En la hora que siguió, él peleó con su sangre. Porque quería seguir habitando aquel castillo. Porque no quería huir, no quería que le expulsaran, no quería ser una carpeta más, cerrada, dentro de otra carpeta dentro de Mis documentos. Quería ser la carpeta abierta, la única que importaba.

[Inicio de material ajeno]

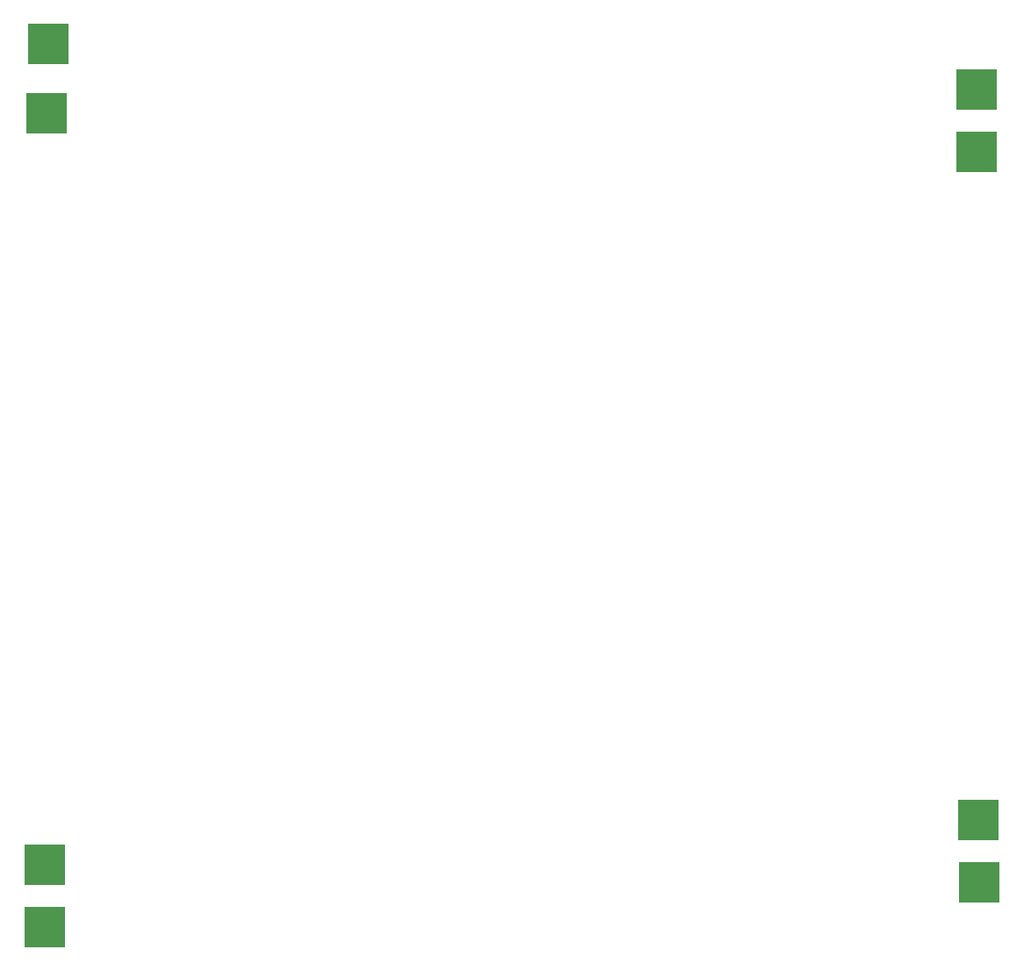
<source format=gbr>
%TF.GenerationSoftware,KiCad,Pcbnew,8.0.3*%
%TF.CreationDate,2024-06-30T23:13:16-03:00*%
%TF.ProjectId,led aqu_rio,6c656420-6171-475e-9172-696f2e6b6963,rev?*%
%TF.SameCoordinates,Original*%
%TF.FileFunction,Copper,L2,Bot*%
%TF.FilePolarity,Positive*%
%FSLAX46Y46*%
G04 Gerber Fmt 4.6, Leading zero omitted, Abs format (unit mm)*
G04 Created by KiCad (PCBNEW 8.0.3) date 2024-06-30 23:13:16*
%MOMM*%
%LPD*%
G01*
G04 APERTURE LIST*
%TA.AperFunction,ComponentPad*%
%ADD10R,4.000000X4.000000*%
%TD*%
G04 APERTURE END LIST*
D10*
%TO.P,J8,1,Pin_1*%
%TO.N,GND*%
X295560000Y-104980000D03*
%TD*%
%TO.P,J5,1,Pin_1*%
%TO.N,+12V*%
X385230000Y-108690000D03*
%TD*%
%TO.P,J7,1,Pin_1*%
%TO.N,+12V*%
X385230000Y-102640000D03*
%TD*%
%TO.P,J2,1,Pin_1*%
%TO.N,+12V*%
X385410000Y-179110000D03*
%TD*%
%TO.P,J3,1,Pin_1*%
%TO.N,+12V*%
X385350000Y-173120000D03*
%TD*%
%TO.P,J4,1,Pin_1*%
%TO.N,GND*%
X295390000Y-183440000D03*
%TD*%
%TO.P,J6,1,Pin_1*%
%TO.N,GND*%
X295390000Y-177390000D03*
%TD*%
%TO.P,J1,1,Pin_1*%
%TO.N,GND*%
X295690000Y-98230000D03*
%TD*%
M02*

</source>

Se oyó el ascensor llegando al rellano. La llave en la cerradura. Entró ella, con la expresión de quien llega a casa y le espera algo mucho peor que el trabajo del que se libera. El salió de la cocina, despacio, a su encuentro. “Has mirado, ¿verdad?”, decía ella. Pero él ya le decía “No preguntes…”. El ya le decía: “Date presa y no preguntes…”.

Más tarde, los dos frente a frente, sin más luz entre ellos que sus cuerpos desnudos, se repetían con el lenguaje de los besos: “No preguntes…”.